Sri Watini mengatakan, tiap anak memiliki cara yang beda dalam menerapkan literasi, eksistensi saat ini ketika tidak mampu menyampaikan secara tulisan maupun verbal. Kegiatan literasi menjadi suatu kewajiban bagi semua guru dan bidang studi.
Sementara itu, Pakar Literasi Informasi Anak Lucya Dhamayanti menjelaskan literasi informasi adalah seperangkat kemampuan yang mengharuskan orang untuk memiliki kemampuan untuk menemukan, mengevaluasi, dan secara efektif menggunakan informasi yang diperlukan. Literasi informasi harus diperkenalkan pada anak sejak usia dini, bahkan sejak anak berada di dalam kandungan.
Bayi yang cenderung ‘didengarkan’ selama dalam kandungan, pada masa toddler-nya sistem sarafnya mulai berkembang. Pada saat itulah mulai dapat dikenalkan buku melalui panca indra perabaan dan penglihatan.
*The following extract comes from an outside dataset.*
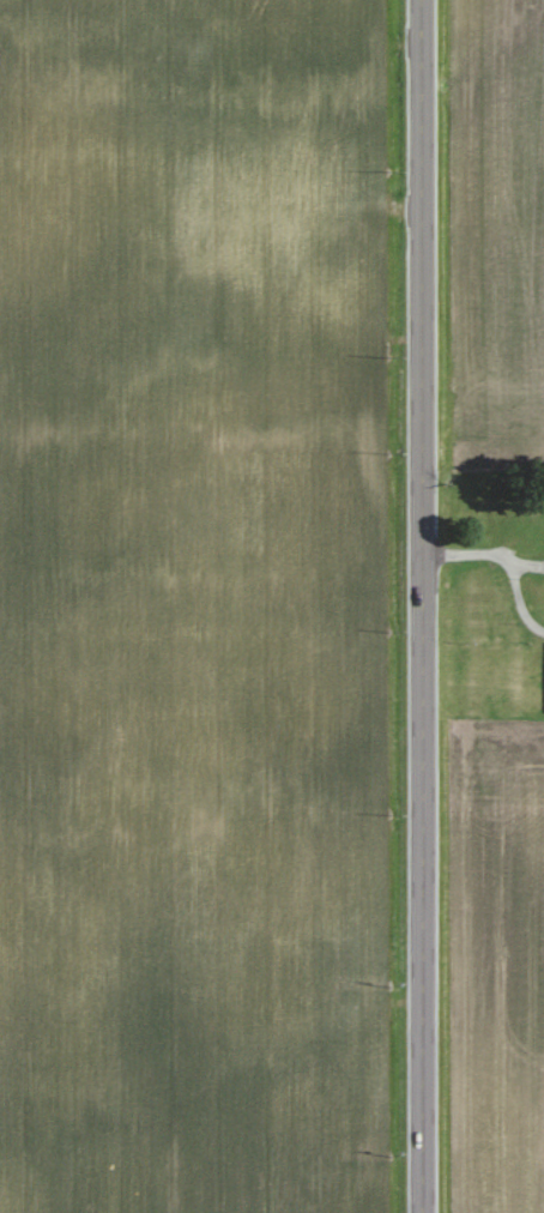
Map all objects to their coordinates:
road: (419, 606)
“Berikan pemahaman jika buku bukanlah ancaman melainkan hiburan. Meskipun sudah ada gawai modern menjadi kesenangan, membaca perlu menjadi prioritas. Dengan mengenali buku anak akan memiliki pengalaman fisik terhadap buku. Dan orang tua harus menyesuaikan buku bacaan yang sesuai dengan usia perkembangan anak dan kejadian yang melekat dengan kehidupan sehari-hari,” ungkapnya
Pustakawan Utama Perpusnas Adriana Zein menyampaikan untuk meningkatkan minat baca di lingkungan sekolah, pustakawan di perpustakaan sekolah harus memahami kebutuhan pembacanya, baik guru maupun siswa agar sejalan dengan yang diajarkan di sekolah. Pustakawan memiliki peran untuk menanamkan keyakinan dan komitmen pada siswa bahwa melalui membaca akan memperoleh banyak keuntungan.
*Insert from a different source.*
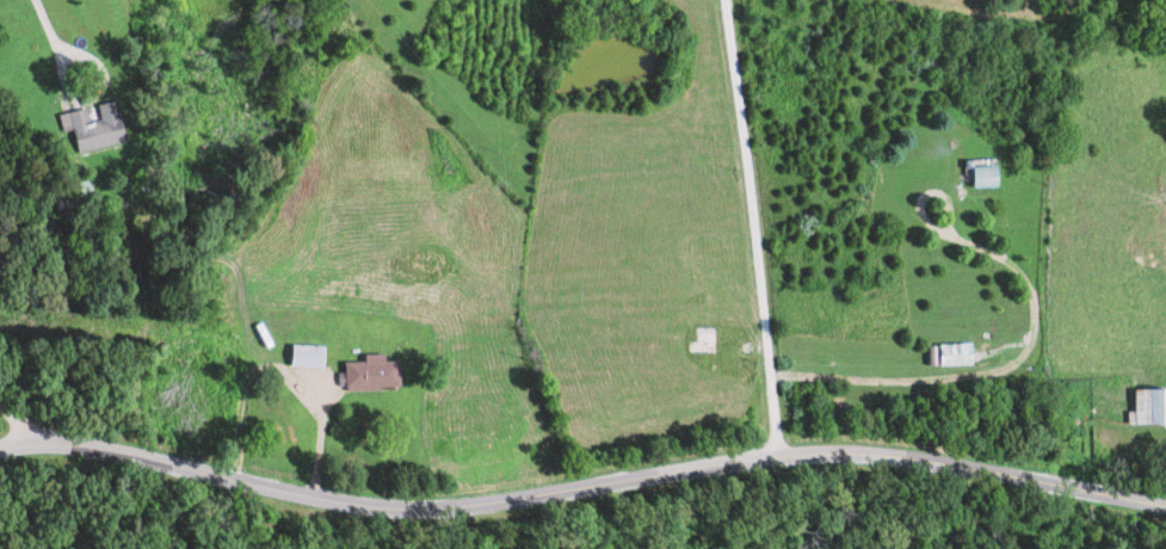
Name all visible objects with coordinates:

Pustakawan harus berpikir kreatif bagaimana anak-anak mau memanfaatkan koleksi perpustakaan. Lebih baik koleksi buku tidak ada di rak karena dipinjam daripada memenuhi rak tanpa dibaca.
“Jadilah seperti malaikat, walau dalam keadaan sakit tetap memperlihatkan ekspresi yang ceria terhadap anak-anak supaya mereka menyenangi dan memanfaatkan koleksi kita dengan baik,” pungkasnya.